Functional helpers (binary .hwp)¶
The original record-level API. fill_hwp hands your callback the parsed record
list; the editors below mutate it in place.
hwpkit.pipeline.fill_hwp ¶
Open input_path, parse Section0, call edit_fn(records) to mutate
in place, then write the new HWP to output_path.
Returns (raw_in, raw_out, comp_in, comp_out) sizes for logging.
hwpkit.records.inject_text ¶
Fill an empty paragraph (chars==1, no PARA_TEXT) with the given text.
The trailing record-end \r is added automatically and counted. Use \n for soft line breaks inside the paragraph. The cached PARA_LINE_SEG is replaced with a 36-byte dummy so Hancom recomputes layout.
hwpkit.records.replace_text ¶
Rewrite a paragraph's PARA_TEXT body entirely. Falls through to inject_text if the paragraph has no PARA_TEXT yet.
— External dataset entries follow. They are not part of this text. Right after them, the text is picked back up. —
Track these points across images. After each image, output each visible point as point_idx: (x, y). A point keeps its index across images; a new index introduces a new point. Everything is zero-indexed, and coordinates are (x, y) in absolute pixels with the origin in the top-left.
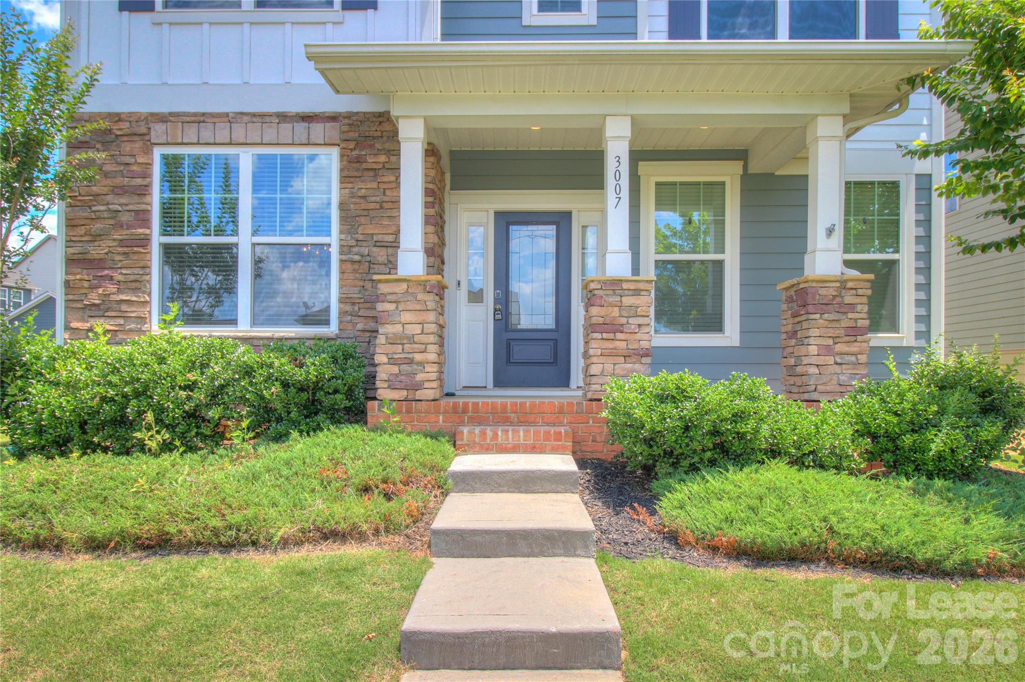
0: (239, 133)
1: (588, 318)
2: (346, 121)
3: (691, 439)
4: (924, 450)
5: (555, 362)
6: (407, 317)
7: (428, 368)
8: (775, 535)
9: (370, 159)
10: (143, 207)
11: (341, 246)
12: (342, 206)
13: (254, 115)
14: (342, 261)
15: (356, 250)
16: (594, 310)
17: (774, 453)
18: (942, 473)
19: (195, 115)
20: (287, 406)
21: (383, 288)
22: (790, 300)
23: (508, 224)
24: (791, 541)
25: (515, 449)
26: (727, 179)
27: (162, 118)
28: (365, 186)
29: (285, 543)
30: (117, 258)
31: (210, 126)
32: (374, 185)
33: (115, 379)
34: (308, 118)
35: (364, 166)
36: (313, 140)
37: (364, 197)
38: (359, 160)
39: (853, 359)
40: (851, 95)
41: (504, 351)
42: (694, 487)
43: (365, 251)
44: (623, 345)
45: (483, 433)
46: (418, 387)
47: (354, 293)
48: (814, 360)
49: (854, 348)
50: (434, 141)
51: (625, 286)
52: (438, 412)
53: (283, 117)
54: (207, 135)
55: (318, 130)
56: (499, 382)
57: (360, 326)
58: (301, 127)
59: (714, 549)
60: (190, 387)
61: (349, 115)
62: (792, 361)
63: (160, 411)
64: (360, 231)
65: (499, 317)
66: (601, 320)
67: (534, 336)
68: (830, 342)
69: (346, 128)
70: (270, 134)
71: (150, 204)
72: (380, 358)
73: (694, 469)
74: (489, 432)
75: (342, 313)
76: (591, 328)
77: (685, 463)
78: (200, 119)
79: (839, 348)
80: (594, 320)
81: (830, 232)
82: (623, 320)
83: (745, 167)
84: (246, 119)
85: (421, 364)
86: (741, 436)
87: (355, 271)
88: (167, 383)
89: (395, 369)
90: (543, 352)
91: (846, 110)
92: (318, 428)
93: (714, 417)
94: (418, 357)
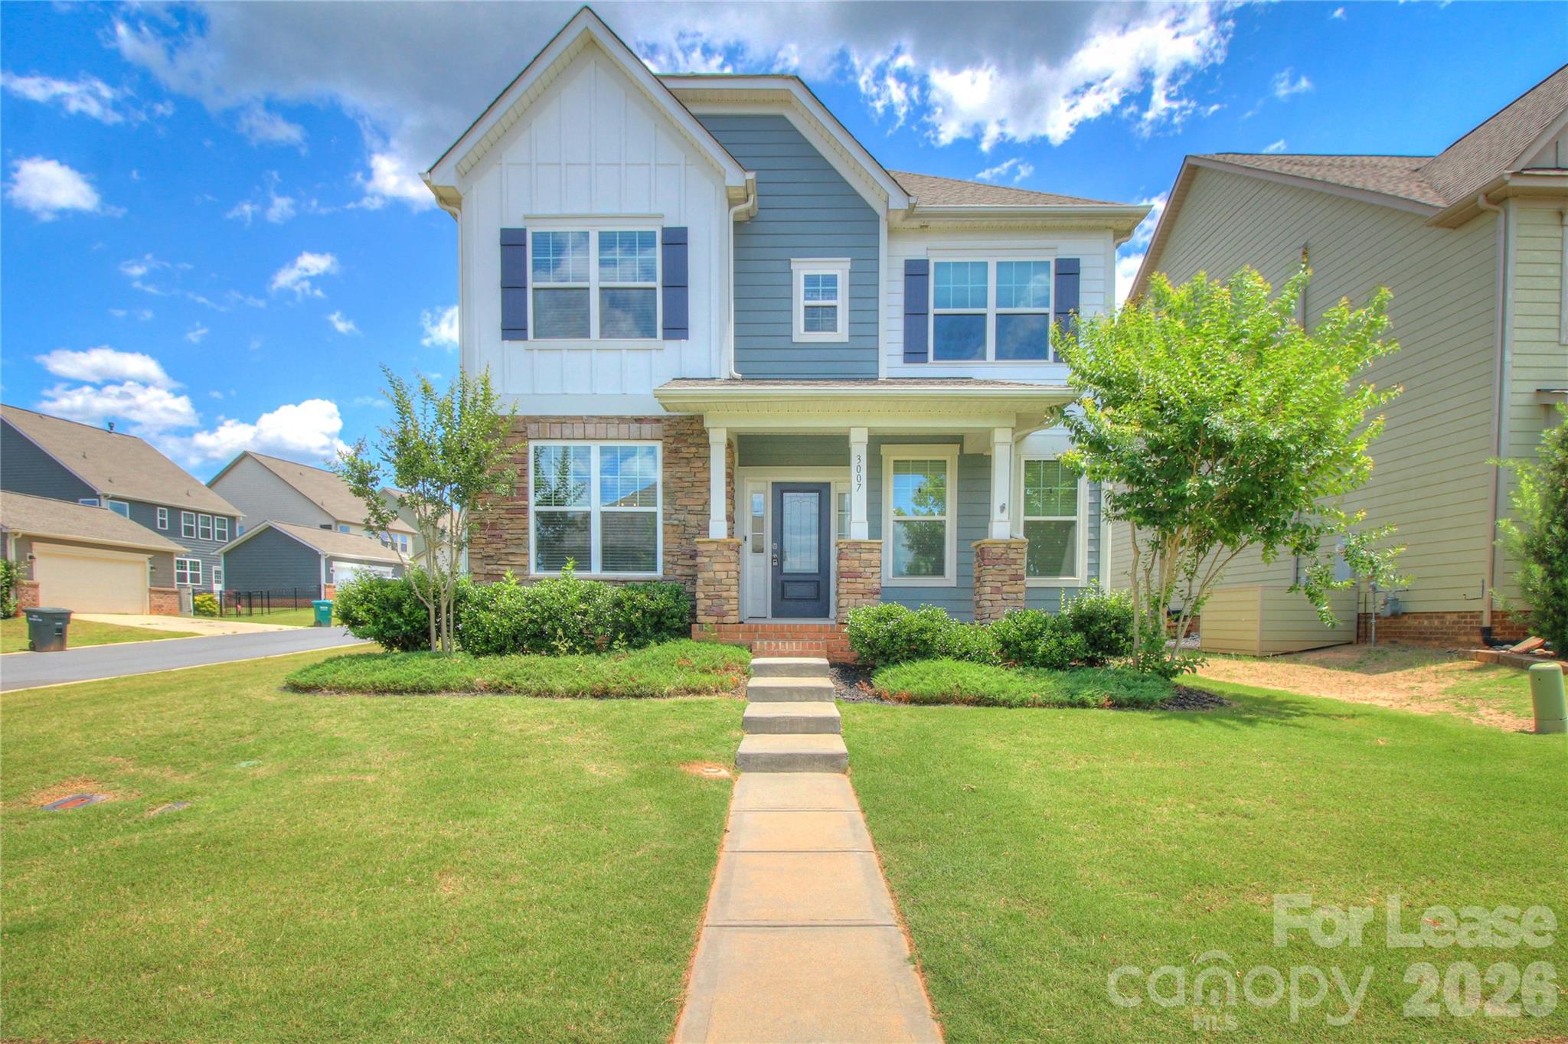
0: (590, 430)
1: (839, 567)
2: (667, 423)
3: (895, 643)
4: (1035, 651)
5: (817, 599)
6: (717, 567)
7: (731, 602)
8: (929, 688)
9: (684, 450)
10: (523, 485)
11: (664, 514)
12: (665, 485)
13: (601, 418)
14: (664, 524)
15: (674, 516)
16: (843, 563)
17: (947, 654)
18: (1044, 665)
19: (558, 417)
20: (644, 627)
21: (701, 547)
22: (977, 555)
23: (782, 492)
24: (937, 693)
25: (790, 655)
26: (948, 458)
27: (536, 420)
28: (681, 470)
29: (669, 695)
30: (505, 522)
31: (570, 426)
32: (688, 469)
33: (537, 607)
34: (639, 420)
35: (680, 455)
36: (643, 436)
37: (680, 478)
38: (676, 451)
39: (1014, 596)
40: (1017, 415)
41: (780, 589)
42: (894, 670)
43: (681, 517)
44: (862, 586)
45: (770, 645)
46: (724, 615)
47: (674, 548)
48: (988, 597)
49: (1015, 589)
50: (731, 438)
51: (863, 546)
52: (738, 631)
53: (622, 419)
54: (567, 432)
55: (647, 428)
56: (776, 614)
57: (679, 572)
58: (635, 427)
59: (899, 700)
60: (585, 613)
61: (669, 418)
62: (978, 598)
63: (565, 628)
64: (678, 502)
65: (775, 564)
66: (846, 569)
67: (800, 579)
68: (999, 585)
69: (667, 428)
70: (613, 432)
71: (527, 483)
72: (700, 595)
73: (897, 662)
74: (773, 643)
75: (665, 562)
76: (841, 574)
77: (892, 659)
78: (562, 420)
79: (1005, 589)
80: (842, 569)
81: (1003, 508)
82: (862, 570)
83: (961, 449)
84: (595, 420)
85: (727, 599)
86: (925, 642)
87: (674, 532)
88: (569, 611)
89: (709, 602)
90: (807, 590)
91: (1014, 425)
92: (663, 640)
93: (906, 630)
94: (725, 594)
WARNING: do not call with text="" on a paragraph that originally had non-empty PARA_TEXT. The resulting (chars=1, PARA_TEXT=\r) state opens fine in isolation but can corrupt the file when combined with other table-cell edits. Use " " or "—" as a placeholder instead.
hwpkit.records.swap_in_para_text ¶
Replace UTF-16LE bytes of old with new inside paragraph N's
PARA_TEXT. Requires len(old) == len(new) so byte length is preserved
and the cached PARA_LINE_SEG remains valid (no dummy needed).
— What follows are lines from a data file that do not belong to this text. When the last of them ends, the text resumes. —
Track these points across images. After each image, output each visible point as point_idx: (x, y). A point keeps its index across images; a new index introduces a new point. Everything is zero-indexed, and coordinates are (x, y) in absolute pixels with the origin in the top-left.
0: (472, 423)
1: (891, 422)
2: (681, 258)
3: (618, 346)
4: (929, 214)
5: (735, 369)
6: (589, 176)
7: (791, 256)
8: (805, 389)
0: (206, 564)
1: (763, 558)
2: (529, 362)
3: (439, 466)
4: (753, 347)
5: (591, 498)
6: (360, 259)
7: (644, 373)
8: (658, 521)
hwpkit.records.extract_text ¶
Extract plain text from a parsed BodyText/Section* record list.
Returns one line per paragraph. Inline controls (tables, images, footnote refs, etc.) are stripped — only literal character content is returned. For semantic / structural conversion (HWP → XML / OWPML) use pyhwp instead; that's a much bigger job and out of scope here.
Soft line breaks (0x0A) become \n. Tabs (0x09) become \t. The paragraph-terminating 0x0D is stripped from each line.
hwpkit.records.describe ¶
Return a human-readable dump (one line per record).
Each PARA_HEADER line is prefixed with Pn where n is the paragraph
index — pass that n to inject_text / replace_text / swap_in_para_text.
Functional helpers (.hwpx)¶
hwpkit.hwpx.fill_hwpx ¶
Open input_path, hand the HwpxFile to edit_fn to mutate, then save
to output_path — the HWPX analogue of hwpkit.fill_hwp.
def edit(doc):
doc.replace_text(12, "홍길동")
fill_hwpx("form.hwpx", "out.hwpx", edit)
Image insertion¶
hwpkit.picture.place_image ¶
place_image(
input_path: str,
output_path: str,
image_path: str,
paragraph_index: int,
width_mm: Optional[float] = None,
section: str = "Section0",
)
Embed image_path into input_path and anchor it in paragraph
paragraph_index of the given BodyText section; write output_path.
width_mm sets the displayed width (height follows the image's aspect
ratio); if omitted, the image is shown at its native pixel size.
Returns the new bin id.
Low-level CFB container¶
The MS-CFB reader/writer that makes corruption-free rewrites possible.
hwpkit.cfb.load ¶
Load a CFB into a dict of sid -> DirEntryOut, preserving tree topology. Stream data is in entry.data; storages have data=None.
hwpkit.cfb.dump ¶
Write a new CFB. If target_sid_to_replace is given, replace that
stream's data with new_data before writing.
hwpkit.cfb.add_stream ¶
Add a stream entry named name holding data (bytes) under parent_sid
(default root). Returns the new sid. Raises if the name already exists.
hwpkit.cfb.add_storage ¶
Add a storage (folder) entry under parent_sid (default root). Returns
its sid. No-op-safe: if a child of that name already exists, returns it.
hwpkit.cfb.find_entry ¶
Resolve a storage/stream path (e.g. find_entry(e, "BinData", "BIN0001.png")) to its sid, or None. Root children are looked up under sid 0.